Recommendations of task force findings follow:
Housing
“We have an inherently flawed housing system in all of its dimensions,” said retired Rear Admiral Roberta L. Hazard, co-chair of task sub-panel on housing. Two thirds of persons living on base, whether married or single, are “unsuitably” housed. Fifteen percent of families off base have inadequate shelter, using very conservative estimates. Chairperson Hazard said she was “stunned by the number of people hurting.”
“The bill to get well,” Chairperson Hazard said, “is shocking.” The construction and maintenance backlog totals $29 billion, representing a mountain of neglect that would take 40 years to eliminate if the services must rely on their own housing budgets. Instead, the task force proposes enticing the private sector into solving the problem. The most ambitious step involves transfer of responsibility for housing from the services to a new Military Housing Authority (MHA) set up as a nonprofit government corporation. The MHA would be operated by private-sector housing experts but report to a board of directors of defense civilian and military leaders. The new agency would receive housing allowances that members forfeit to live in government units. It would leverage these assets using new legislative authorities to build new housing and repair the existing inventory.

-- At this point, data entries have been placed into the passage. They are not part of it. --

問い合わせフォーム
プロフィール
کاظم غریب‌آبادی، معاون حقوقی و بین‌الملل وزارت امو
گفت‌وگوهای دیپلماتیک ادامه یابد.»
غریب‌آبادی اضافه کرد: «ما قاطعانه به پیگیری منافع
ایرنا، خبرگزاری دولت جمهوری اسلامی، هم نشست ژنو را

The task force wants MHA established within three years but acknowledges the job is complex and difficult. To provide immediate relief, it recommends the following:
- Increase Basic Allowance for Quarters.
- Make routine adjustments in housing allowances.
- Pay a partial housing allowance to members residing in unsuitable military quarters.
- “Fence” budgets for bachelor housing.
Personnel Tempo
The services are over-exercising sailors and troops, keeping too many deployed and for too long. The task force largely blames the Goldwater-Nichols Act of 1986, which imposed new “joint” training requirements and gave regional commanders-in-chief greater responsibility for operational readiness. With service chiefs still responsible for service-unique training, the result has been more time away and greater strain on family life. The task force recommends the following:
- The Joint Chiefs of Staff should assume greater oversight of deployments and exercises to strike a healthier balance between readiness needs and personnel turbulence.
- Adopt a simple, uniformed standard for tracking personnel tempo: “One day away equals one day away.”
- Rely on new technologies, including computer simulation, distance learning, and gaming concepts, to reduce turbulence and deployment costs.
- Start separation allowances on the 1st day of deployment.
- Replace at no charge worn out fatigues, utility uniforms, and boots turned in by operational forces and support units.
- Expand the operational role of reserve forces to reduce demand on active forces.
Community and Family Services
An all-volunteer force deserves better support services, the task force found. Demand for child care, for example, exceeds supply by 144,000 spaces. Key recommendations in this area are as follows:
- Restore taxpayer support for military child-care programs.
- Standardize reimbursements for tuition assistance.
- Upgrade fitness centers.
The task force makes many more recommendations. Some will be easy to adopt; many, like those above, will cost money. Secretary Perry has not explained where he will get it. In his quest to improve quality of life, the easy part is over.